Она засмеялась и сказала:
      -Вошла.
      -Помогите мне. Я хочу появиться перед ней совершенно неожиданно.
      -Идите за мной.
Мы вошли в длинный коридор,  по обеим  сторонам  которого были двери.  К  одной из них моя спутница подошла,  приоткрыла ее, сунула голову и крикнула:
      -Девочка, не раздевайтесь! К вам пришли.
Мне она сказала:
      -Ну, быстро!
Я ввалился и начал оглядываться. У железной койки стояла белая фигура.  Я смотрел на нее и не узнавал Катю.  Белый бесформенный халат скрывал ее  фигуру.  Русые волосы  были острижены под мальчика и создавали контраст с серьезным выражением бледного припудренного лица.

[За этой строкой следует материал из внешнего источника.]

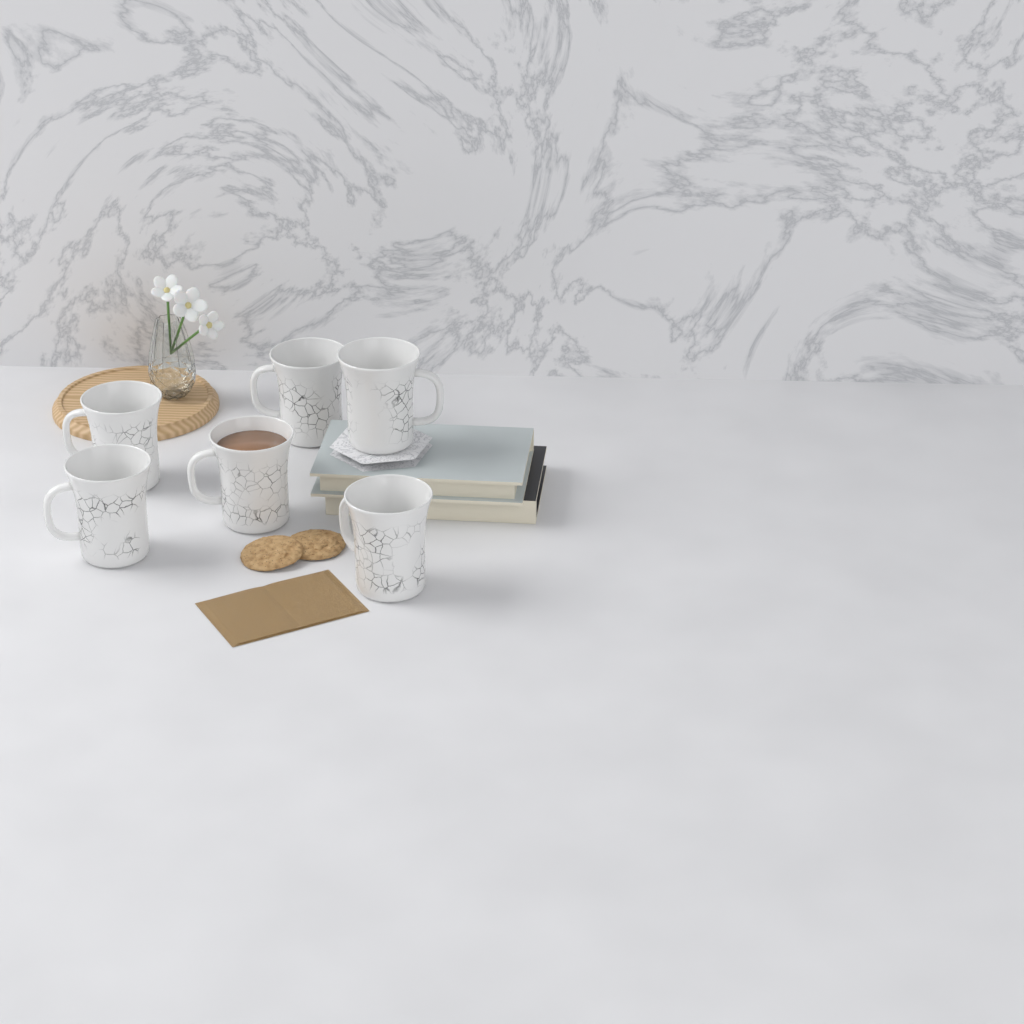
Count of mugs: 6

Раньше она не пудрилась. Я смотрел на усталое, побледневшее лицо и не узнавал его. Глаза искали настоящую Катю, а она, видимо, тоже не узнавала меня.
Наконец я услышал:
      -Гриша! Ты? Я тебя еще не видела европейцем!
Мы посмотрели друг другу в глаза.  Лед сломался.  Я  рванулся к ней, но услышал:
      -Не подходи! Я заразная. Дежурила у тифозных.

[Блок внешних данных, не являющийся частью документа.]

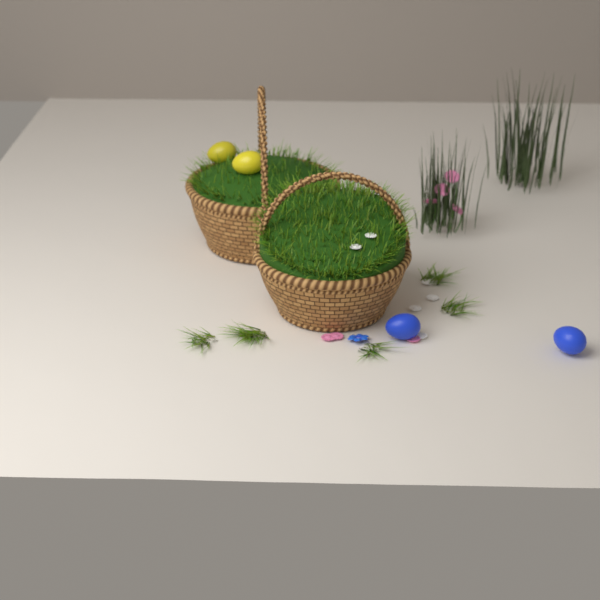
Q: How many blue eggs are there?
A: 2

Я, однако, не послушался. Обнял через халат, лбом отогнул голову и поцеловал родные глаза, бледные губы.
      -Ты для меня всегда чистая!
Тут мы услышали:
      -Браво!  Это я говорю как женщина.  А теперь, детки, разойдитесь! Это я говорю как медичка.
Медичка подошла и развела нас.
      -Доверь мне своего Гришу.  Не будь ревнивой7 Марш в ванную! Приведи себя в порядок.
Катя убежала.
Я был потрясен встречей. Молчал.
Но молчать мне не дали:
      -Долго  вы будете молчать?  Я все-таки женщина!  Недурна собой.
      -Да, это правда.
      -Так чего же вы молчите? Я хочу узнать, какой у Кати муж.

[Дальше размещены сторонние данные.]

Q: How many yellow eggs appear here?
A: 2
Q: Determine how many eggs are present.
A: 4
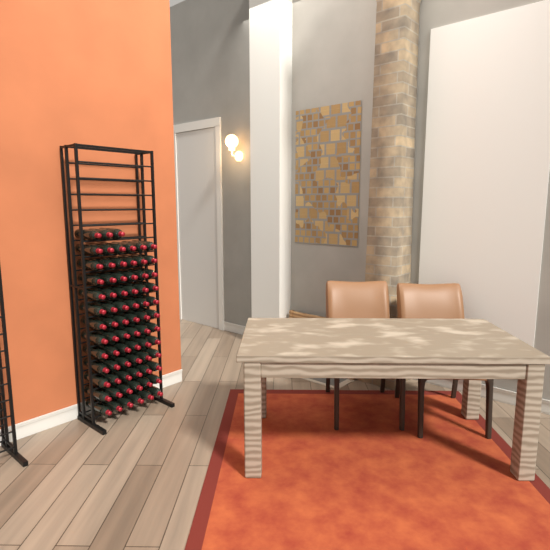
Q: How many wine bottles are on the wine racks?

      -А я хочу узнать,  какая у Кати подруга. Давайте сделаем так: вы спрашивайте, а я буду отвечать.
     - Согласна. Это у всех евреев такие верные жены?
      -За всех не ручаюсь, а у меня верная.
      -Правильно ответили.  Теперь скажите:  почему вы не офицер? Я вас видела на фотографии и решила, что вы офицер.
      -Это очень просто  евреям не дано быть офицерами.
      -А быть мужем дочери полковника можно?
      -Я на вас буду жаловаться Кате.
      -Ради Бога, не делайте этого!
      -Ладно, ради Бога  не буду.
      -Вы хороший, несмотря на то, что вы еврей.
      -А вы нехорошая, если клевещете на целый народ.
      -Правильно ответили! Вы интересный. И не дурак.
      -Я  себя лучше чувствую,  когда меня ругают,  а не когда хвалят.
     - Я  вам не гарантировала хорошее самочувствие.  А что вы мне сделаете, если я буду клеветать на ваш народ?
Я взял ее холеные ручки обеими руками. Она с любопытством смотрела на меня.  Когда с силой сжал ее  руки,  она  крикнула «Ой!» и стала на колени.
      -Я вас поставил на колени.
      -Я буду жаловаться Кате.
      -А я от нее ничего не скрываю.
     - Ах,  так? Я не думала, что вы такой сильный. Эта святоша, оказывается, понимает толк в мужчинах.
Я вторично поставил ее на колени.
      -Это за Катю.
      -Не  надо!  Я уже знаю,  что вы сильный,   сказала она, освобождая руки.  Мне пришла в голову идея.
     - Какая?
     - Обещайте мне помочь.
      -А какую мне придется играть роль? Пажа, любовника, друга?
      -С вас достаточно, если вы узнаете, что я люблю Катю.
      -Обещаю.
Она выпорхнула из комнаты, как маленькая шалунья, и через несколько минут вернулась с офицером, которого я принял за полицейского надзирателя.  Вспомнил  о своем «праве жительства», которого не имел, и подумал: вышлют этапным порядком. Не дадут даже поговорить с Катей!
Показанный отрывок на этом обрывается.